* _VOLETS DE L'EXERCICE_
1 - Traduisez en anglais cette phrase du texte sur l'épargne-retraite : « 58 % des répondants ont dit qu’ils changeraient à cause d’une telle offre. »
2 - Reproduisez à l'identique le passage du texte sur l'épargne-retraite qui s'ouvre sur les mots contenant « La Régie a poussé » et se termine par « d’une telle offre. ».

* _TEXTE FOURNI_
----

Elle remarque toutefois que le REER demeure l’adage des gens plus fortunés. Une étude réalisée en 2012 par la Régie démontre que les gens qui ont une hypothèque ou une marge de crédit sont plus enclins à avoir des REER. « Il faut avoir de l’argent pour détenir ce type de dettes. Ça ne nuira pas à l’épargne », dit Mme Madore.
À l’inverse, les gens qui ont des soldes impayés sur leur carte de crédit ont moins de REER. « Ce sont souvent des gens qui ont moins de revenus. En remboursant un solde de carte de crédit impayé, on essaie de s’en sortir. C’est un frein à l’épargne. Il faut leur faire prendre conscience de cela », précise-t-elle.
Autre donnée inquiétante : 72 % des répondants n’ont aucun objectif précis quant aux revenus souhaités à la retraite. « C’est un résultat qui date de 2009, mais la donnée était exactement la même en 2003 et en 2008. La situation n’évolue donc pas. »
Forcer l’épargne
Autre piste de solution : forcer l’épargne. « Ça peut sembler fort, mais il s’agit là de faire passer l’épargne avant autre chose. Notre étude de 2012 démontre que les gens ont tendance à dépenser en premier et épargner le reste – s’il en reste –, plutôt que l’inverse. Ainsi, ce sont seulement 15 % des travailleurs qui ont des objectifs d’épargne chiffrés, que ce soit par un REER, un CÉLI ou un autre type d’épargne. Selon ces gens, la meilleure façon d’y arriver est par le virement automatique », dit-elle.
La Régie a aussi mené des groupes de discussion avec des jeunes de 24 à 34 ans. Ceux-ci ont dit être d’accord pour que le gouvernement les oblige à mettre de l’argent de côté. « Ils nous ont dit qu’ils seraient ainsi surs de mettre de l’épargne de côté, car ils n’ont pas la discipline pour le faire », dit Mme Madore.
Elle ajoute que les Québécois seraient aussi intéressés à ce que leur employeur offre un régime de retraite. 60 % des gens n’ayant pas de régime de retraite pensent en ce sens, selon une étude menée en 2009. Cette proportion est toutefois plus faible chez les 25 à 34 ans (50 %). « Le travailleur en vient à ne plus compter le montant qu’il met en épargne. Celle-ci vient à s’accumuler toute seule, avec le temps », dit Mme Madore.
La Régie a poussé son questionnement plus loin en demandant aux travailleurs sans régime de retraite s’ils accepteraient de changer d’emploi si on leur offrait un travail avec les mêmes conditions, mais avec un régime de retraite à la clé. 58 % des répondants ont dit qu’ils changeraient à cause d’une telle offre.
Cette proportion diminue à 33 % pour les travailleurs disposant d’un régime de retraite, mais qui se verraient offrir un emploi similaire, sans régime de retraite. Plus de 80 % des gens estiment d’ailleurs que c’est un gros avantage pour les employeurs d’offrir un régime de retraite à ses employés. De ce nombre, 51 % estiment qu’il s’agit là d’un très gros avantage.

----

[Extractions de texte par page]
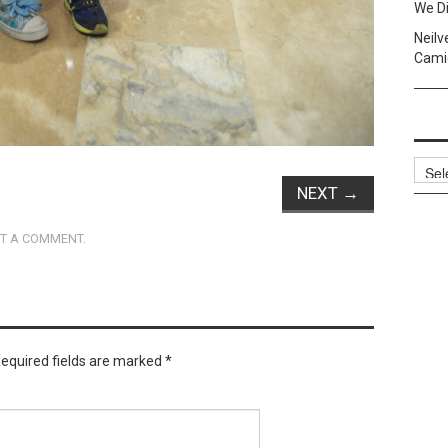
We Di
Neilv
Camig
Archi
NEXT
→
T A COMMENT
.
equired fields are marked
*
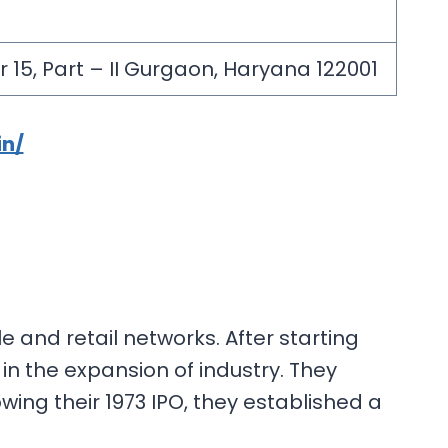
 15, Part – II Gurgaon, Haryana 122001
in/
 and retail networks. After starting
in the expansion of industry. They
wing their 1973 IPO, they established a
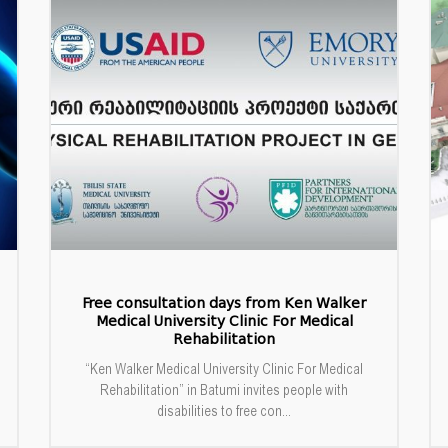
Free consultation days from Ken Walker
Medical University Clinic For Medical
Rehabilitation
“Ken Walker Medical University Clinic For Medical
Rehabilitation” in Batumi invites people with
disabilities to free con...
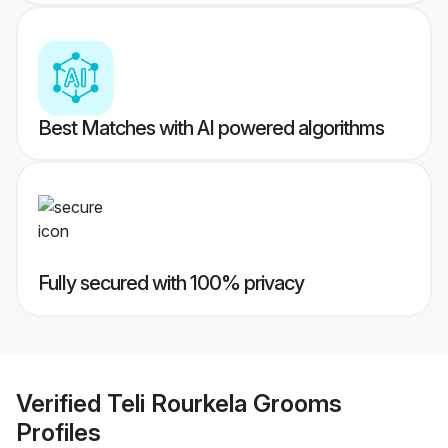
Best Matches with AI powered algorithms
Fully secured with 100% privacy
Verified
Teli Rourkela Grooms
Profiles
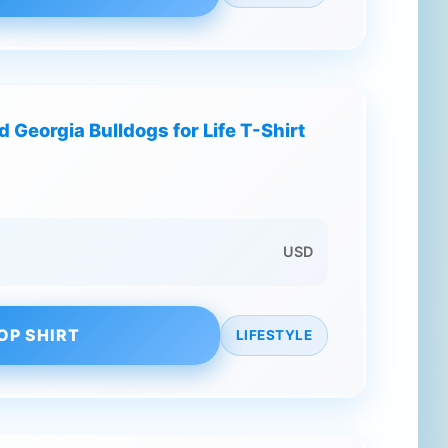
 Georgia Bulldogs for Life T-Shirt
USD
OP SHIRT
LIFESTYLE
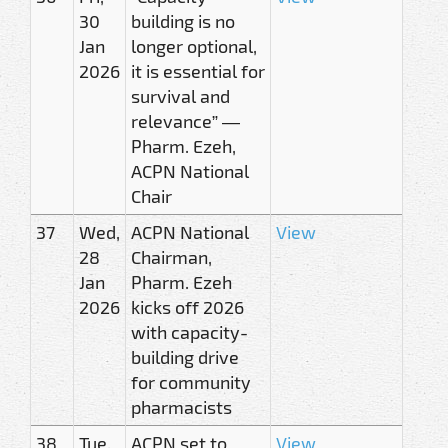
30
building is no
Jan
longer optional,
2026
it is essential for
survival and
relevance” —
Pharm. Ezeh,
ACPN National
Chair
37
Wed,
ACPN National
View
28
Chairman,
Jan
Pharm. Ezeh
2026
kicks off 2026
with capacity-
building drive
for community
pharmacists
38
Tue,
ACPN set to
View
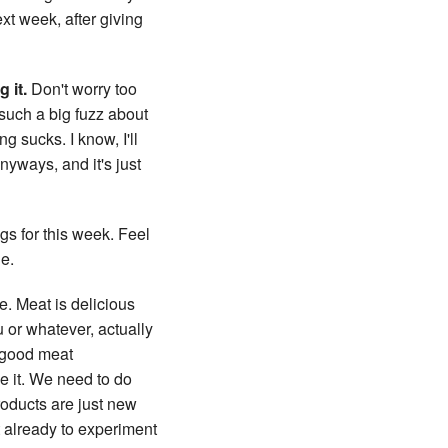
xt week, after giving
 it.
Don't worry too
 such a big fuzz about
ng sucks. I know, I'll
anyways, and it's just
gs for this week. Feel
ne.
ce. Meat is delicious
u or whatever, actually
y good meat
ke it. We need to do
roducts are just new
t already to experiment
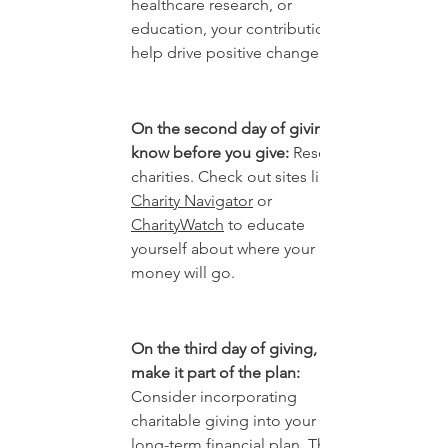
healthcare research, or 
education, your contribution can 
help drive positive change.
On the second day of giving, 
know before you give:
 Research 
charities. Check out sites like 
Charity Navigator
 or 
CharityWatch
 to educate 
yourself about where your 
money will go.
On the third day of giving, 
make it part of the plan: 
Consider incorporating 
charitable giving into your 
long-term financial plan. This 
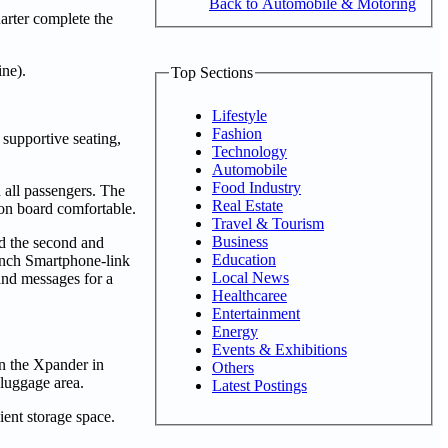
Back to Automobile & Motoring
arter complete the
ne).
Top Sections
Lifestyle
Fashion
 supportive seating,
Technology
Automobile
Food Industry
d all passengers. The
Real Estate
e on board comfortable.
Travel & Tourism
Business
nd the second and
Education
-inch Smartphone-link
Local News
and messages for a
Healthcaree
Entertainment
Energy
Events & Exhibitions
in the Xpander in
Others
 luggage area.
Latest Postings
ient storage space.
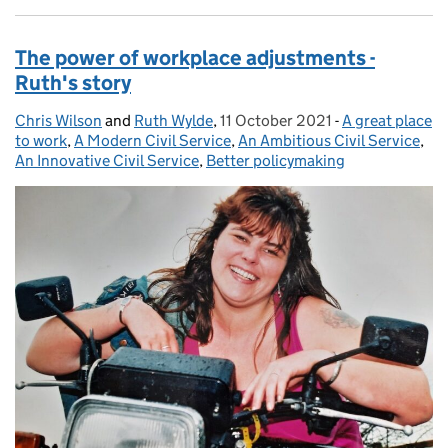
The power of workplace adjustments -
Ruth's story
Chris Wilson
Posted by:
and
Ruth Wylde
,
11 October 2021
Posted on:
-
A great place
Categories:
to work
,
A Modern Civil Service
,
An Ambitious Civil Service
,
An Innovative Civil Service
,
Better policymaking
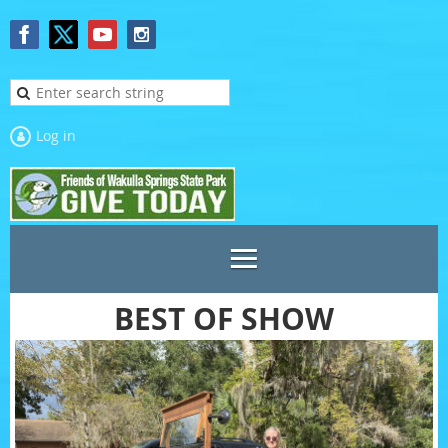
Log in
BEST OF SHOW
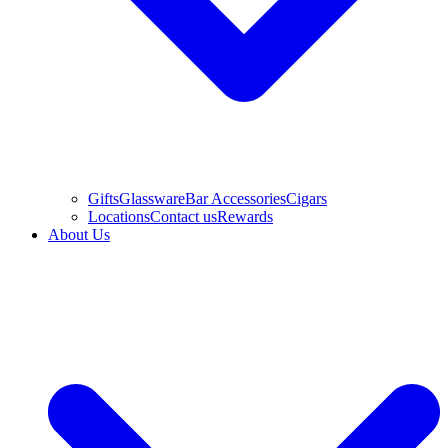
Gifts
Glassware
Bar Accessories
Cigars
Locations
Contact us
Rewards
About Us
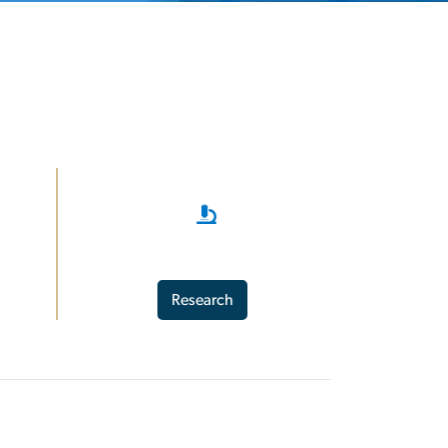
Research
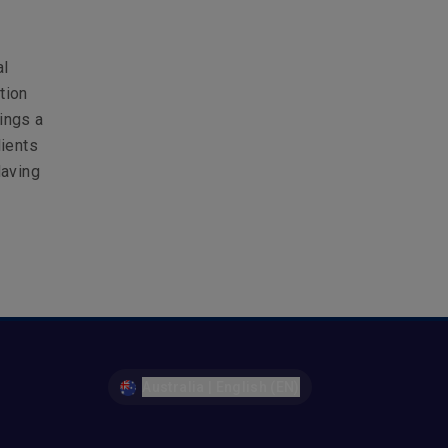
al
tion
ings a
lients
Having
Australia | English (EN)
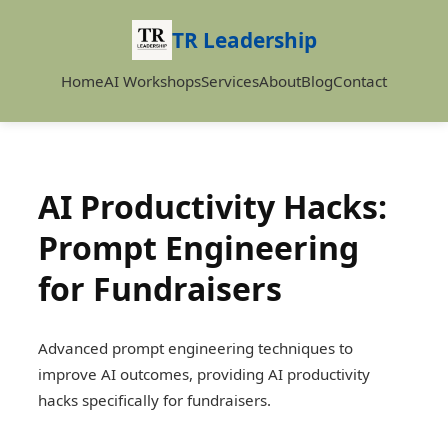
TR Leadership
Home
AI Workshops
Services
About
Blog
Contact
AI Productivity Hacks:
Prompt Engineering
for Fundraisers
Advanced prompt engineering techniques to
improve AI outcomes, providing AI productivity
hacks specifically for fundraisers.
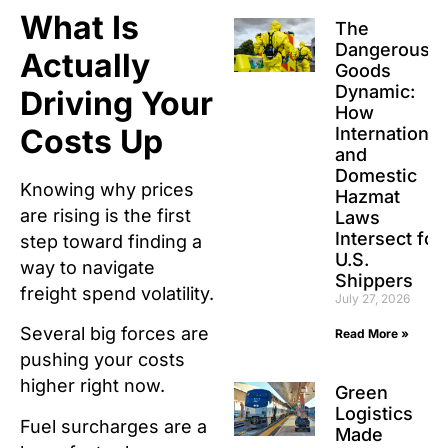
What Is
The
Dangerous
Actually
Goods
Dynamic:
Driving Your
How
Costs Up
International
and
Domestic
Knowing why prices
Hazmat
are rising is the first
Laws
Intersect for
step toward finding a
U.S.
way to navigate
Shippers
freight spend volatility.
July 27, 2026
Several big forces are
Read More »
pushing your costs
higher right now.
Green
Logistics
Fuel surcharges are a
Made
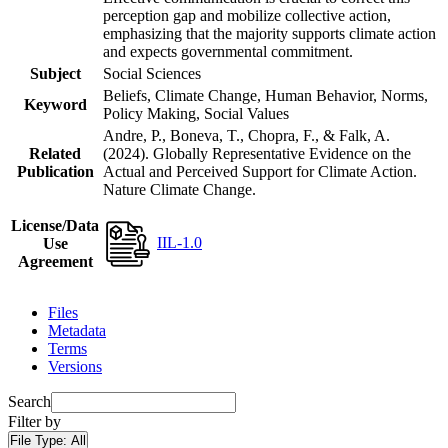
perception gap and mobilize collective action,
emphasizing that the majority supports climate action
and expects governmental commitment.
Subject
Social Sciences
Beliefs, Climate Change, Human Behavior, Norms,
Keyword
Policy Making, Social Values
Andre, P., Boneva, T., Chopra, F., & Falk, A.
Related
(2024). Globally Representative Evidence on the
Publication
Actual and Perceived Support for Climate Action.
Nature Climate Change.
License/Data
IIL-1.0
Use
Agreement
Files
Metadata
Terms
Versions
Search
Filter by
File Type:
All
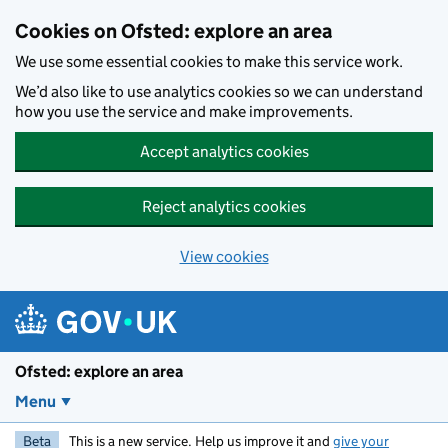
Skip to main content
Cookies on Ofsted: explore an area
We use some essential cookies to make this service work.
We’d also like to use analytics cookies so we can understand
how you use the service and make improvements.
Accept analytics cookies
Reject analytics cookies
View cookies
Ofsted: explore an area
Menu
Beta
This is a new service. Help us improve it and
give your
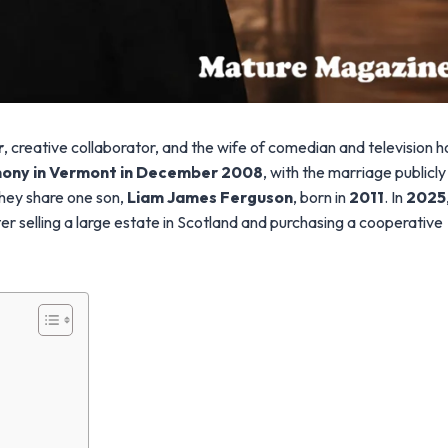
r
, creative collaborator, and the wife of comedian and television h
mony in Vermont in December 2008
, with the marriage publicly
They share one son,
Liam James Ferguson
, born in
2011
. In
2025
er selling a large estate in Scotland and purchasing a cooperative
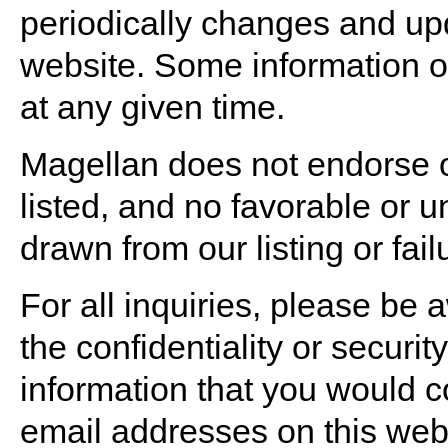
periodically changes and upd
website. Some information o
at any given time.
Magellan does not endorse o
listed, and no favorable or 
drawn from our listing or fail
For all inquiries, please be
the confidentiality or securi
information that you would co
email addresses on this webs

----

* _RÉPONSES PAR CONSIGNE_
1 - 58% of respondents said they would make the change because of such an offer.

2 -
La Régie a poussé son questionnement plus loin en demandant aux travailleurs sans régime de retraite s’ils accepteraient de changer d’emploi si on leur offrait un travail avec les mêmes conditions, mais avec un régime de retraite à la clé. 58 % des répondants ont dit qu’ils changeraient à cause d’une telle offre.